-- Kaynak metin --
Hrant Dink Cinayeti davası avukatı Fethiye Çetin'in davada yer almayan bilgileri paylaştığı kitabı "Utanç Duyuyorum: Hrant Dink Cinayetinin Yargısı" Metis Yayınları'ndan çıktı. Çetin 367 sayfada 19 Ocak'tan önce Hrant Dink ile tanışmasını, cinayet öncesini ve yargılamayı anlattı. 10 Aralık İnsan Hakları Günü’nde Çetin’in Hrant Dink hakkında yazdıklarından, “Bırakın bu palavraları” başlıklı bölümü yayınlıyoruz.
Zaten onu ilk gördüğümde cesaretine ve açık sözlülüğüne hayran olmuştum.
Hrant Dink adını yayın hayatına atıldığını öğrenir öğrenmez müptelası olduğum Agos gazetesinden biliyordum ama onu ilk görüşüm Siyaset Meydanı programında televizyon ekranında olmuştu.

-- Verilen kayıtlar --
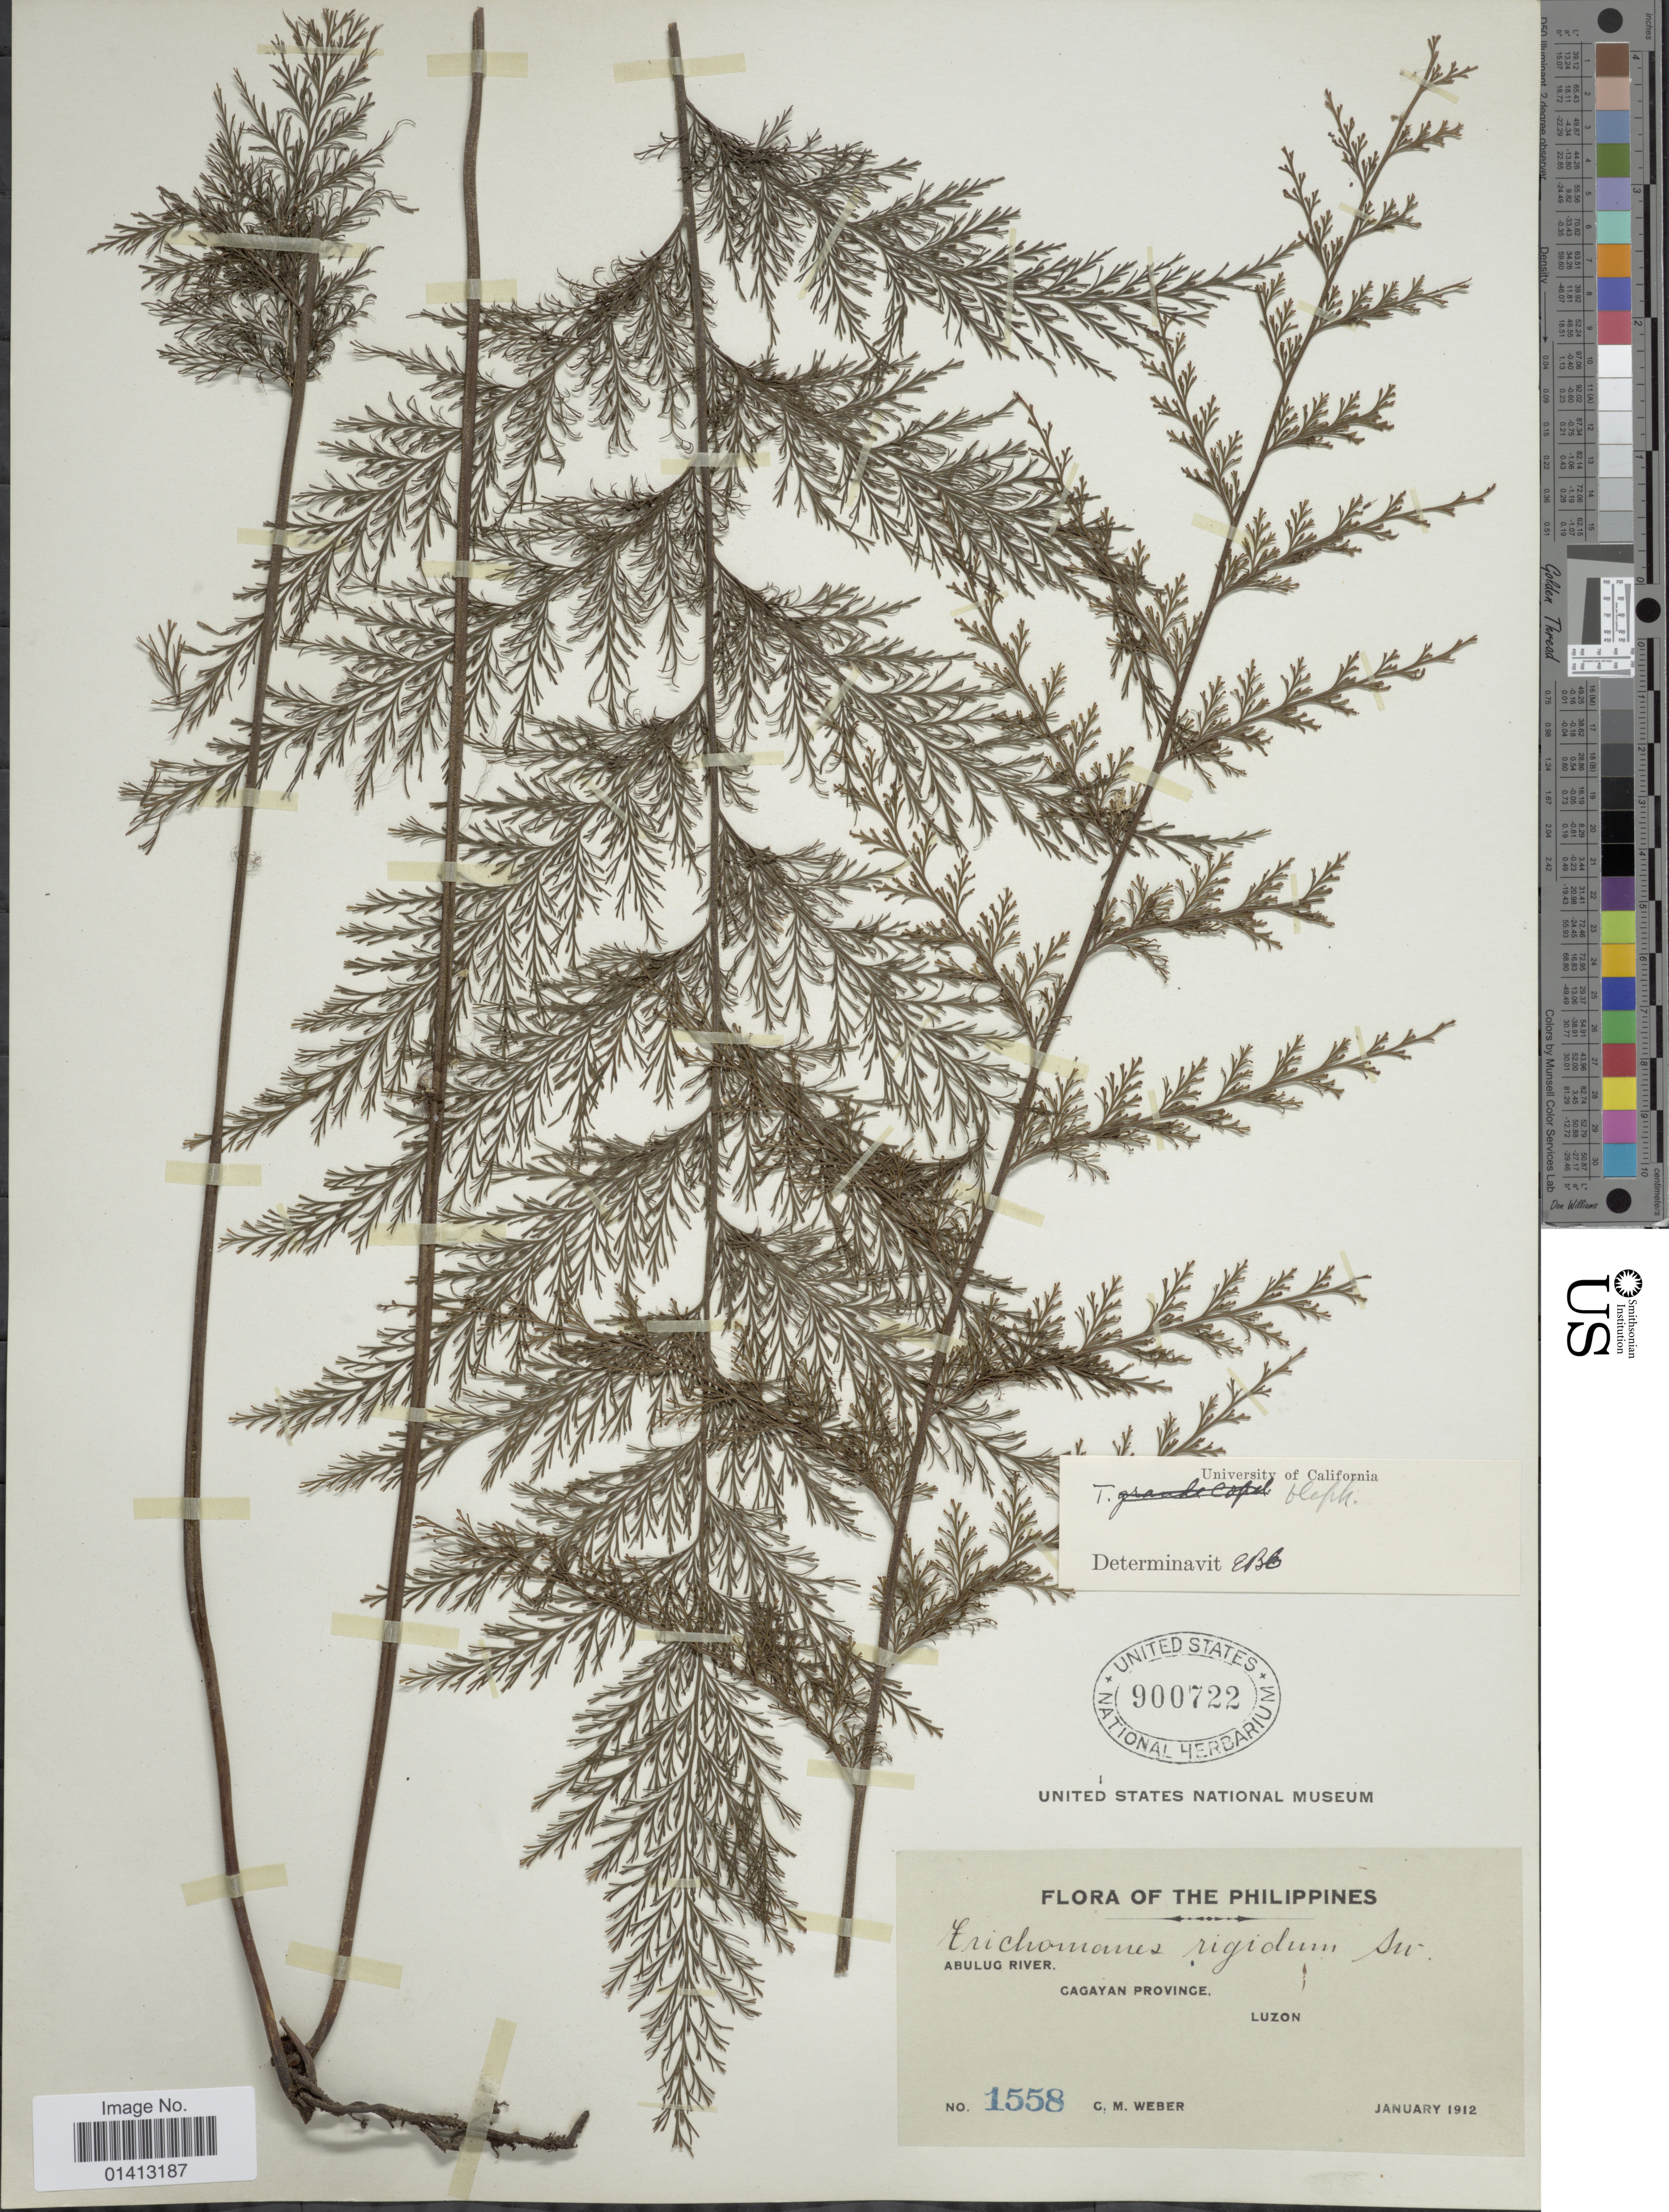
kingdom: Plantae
---
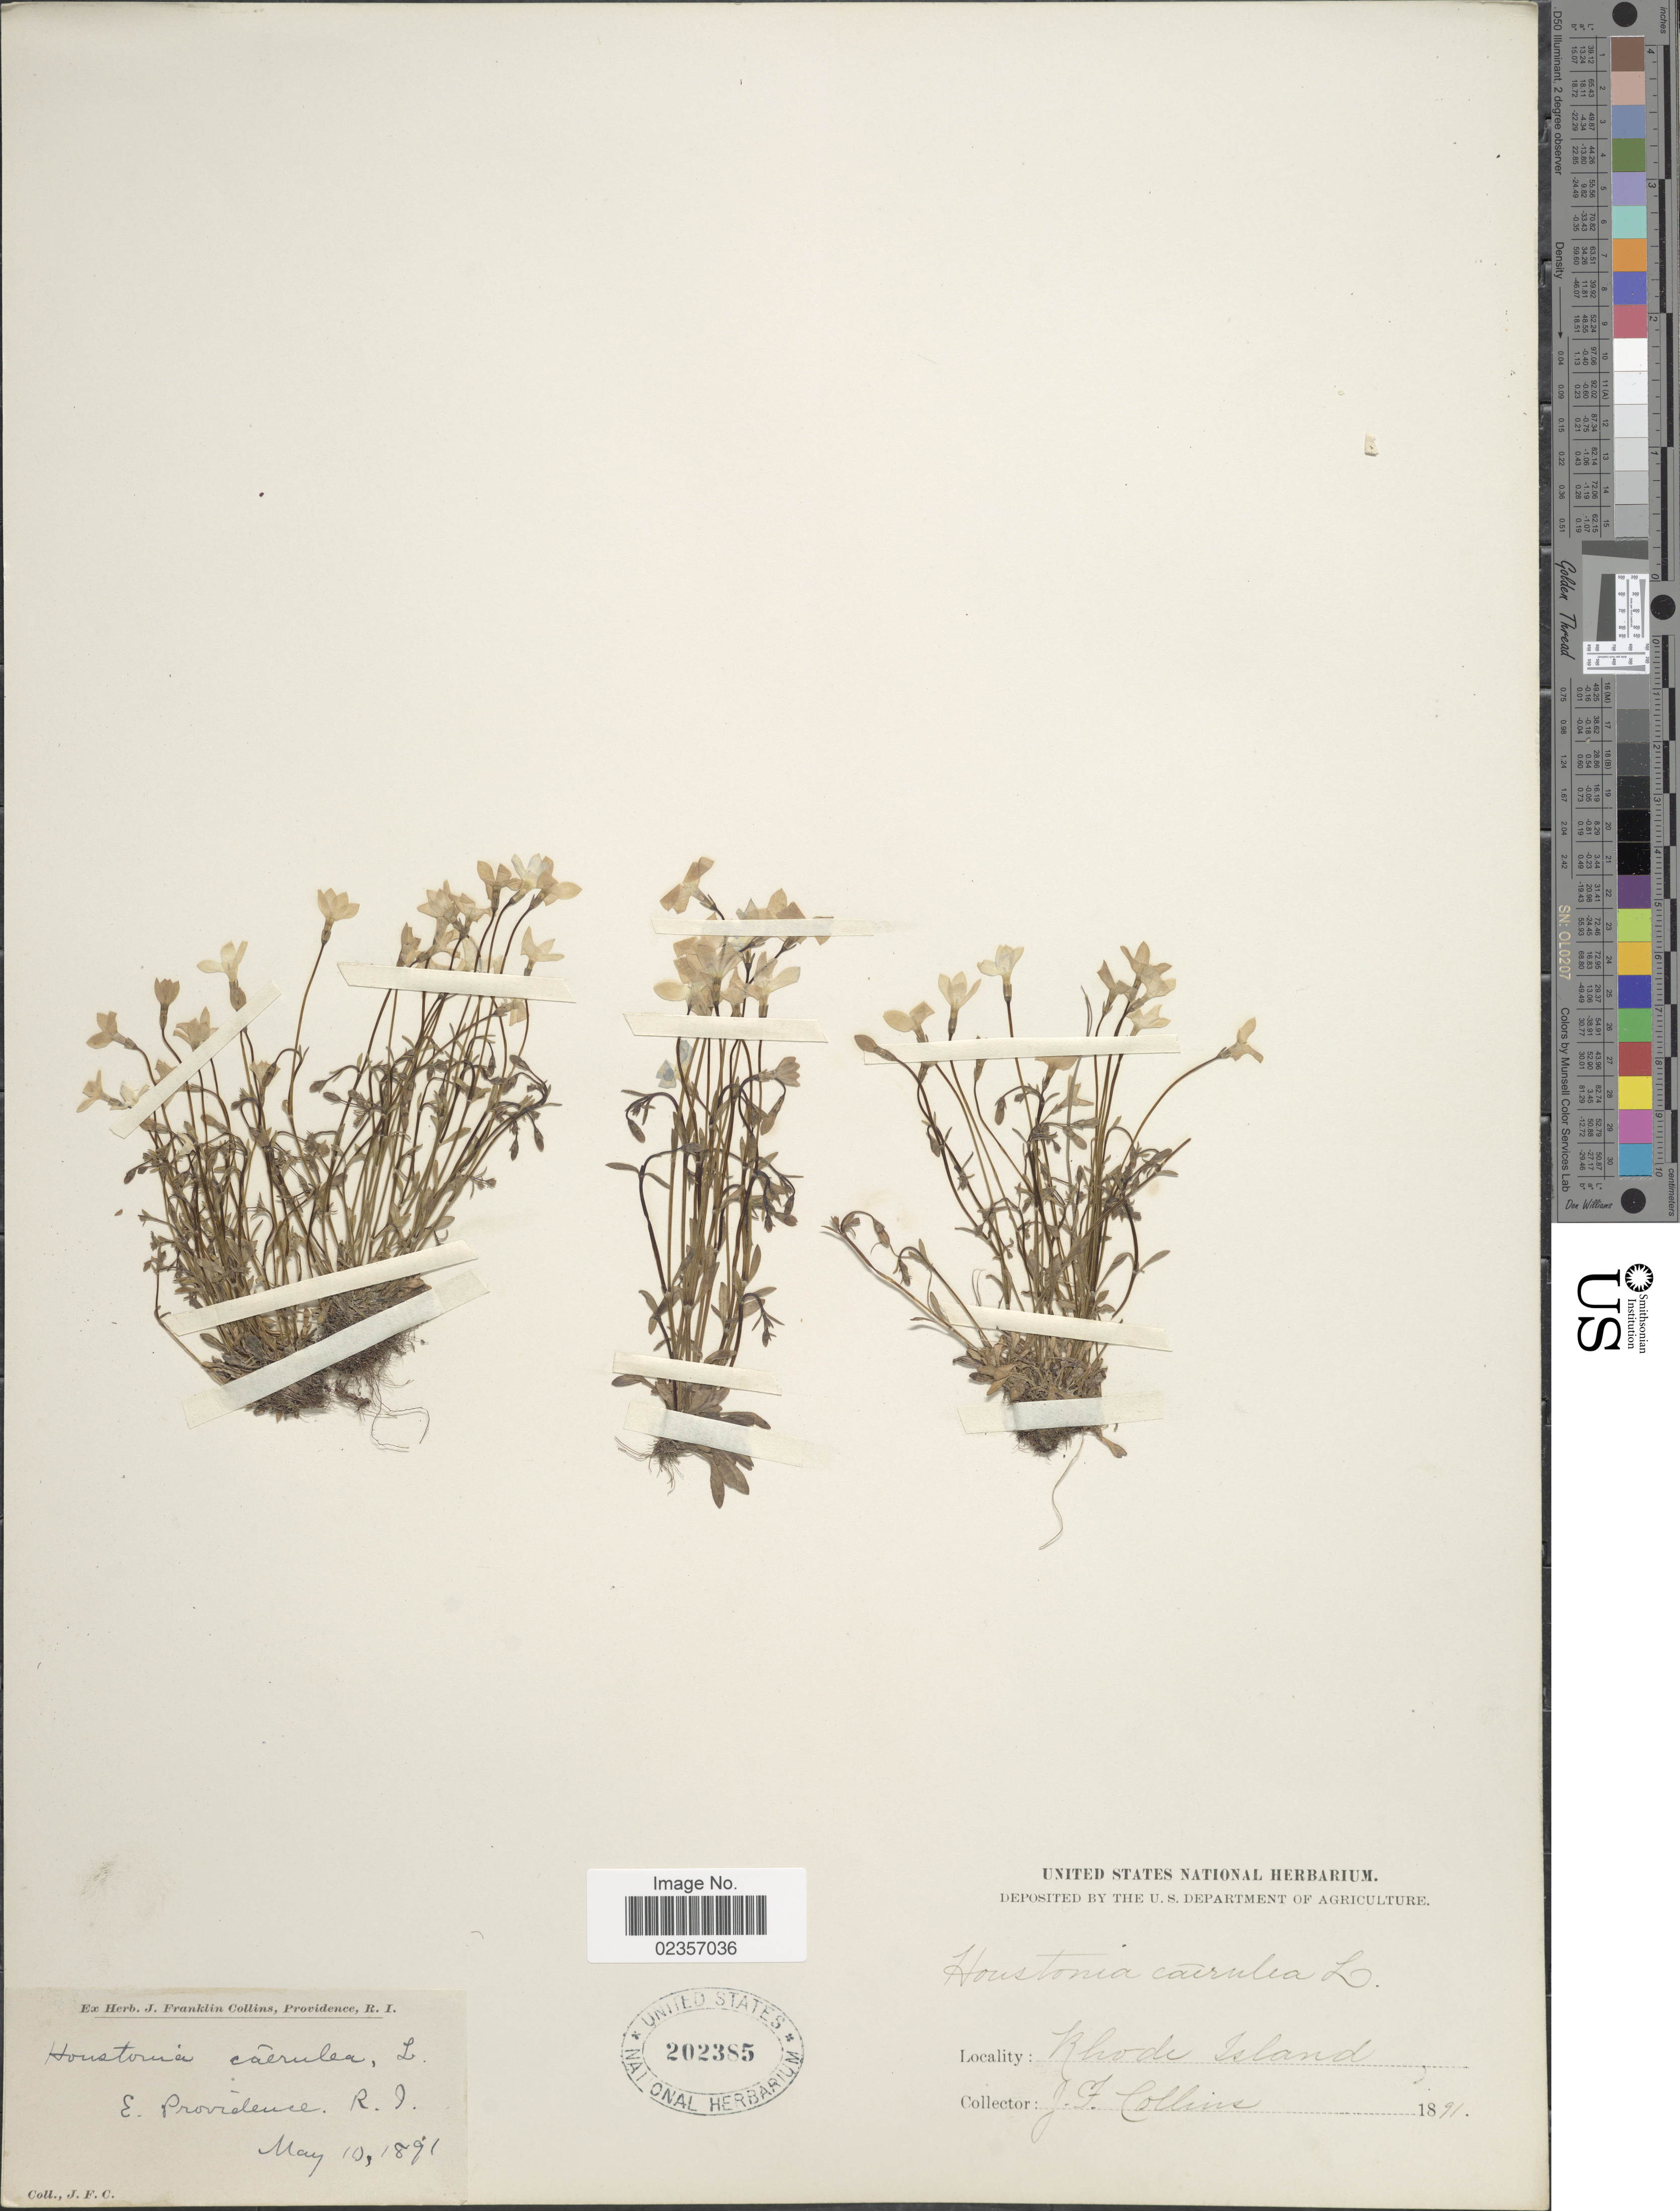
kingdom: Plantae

-- Verilen problem 1 --
Kaynak metinden "Hrant Dink adını" sözleriyle başlayıp "televizyon ekranında olmuştu." sözlerine kadar süren bölümü hiç değiştirmeden yazın.
-- Verilen problem 2 --
Kaynak metne göre Fethiye Çetin'in kitabı hangi yayınevinden çıktı?
Bu çalışmada kayıtlara gerek yoktur.

-- Alıştırma çıktısı 1 --
Hrant Dink adını yayın hayatına atıldığını öğrenir öğrenmez müptelası olduğum Agos gazetesinden biliyordum ama onu ilk görüşüm Siyaset Meydanı programında televizyon ekranında olmuştu.

-- Alıştırma çıktısı 2 --
Metis Yayınları'ndan çıktı.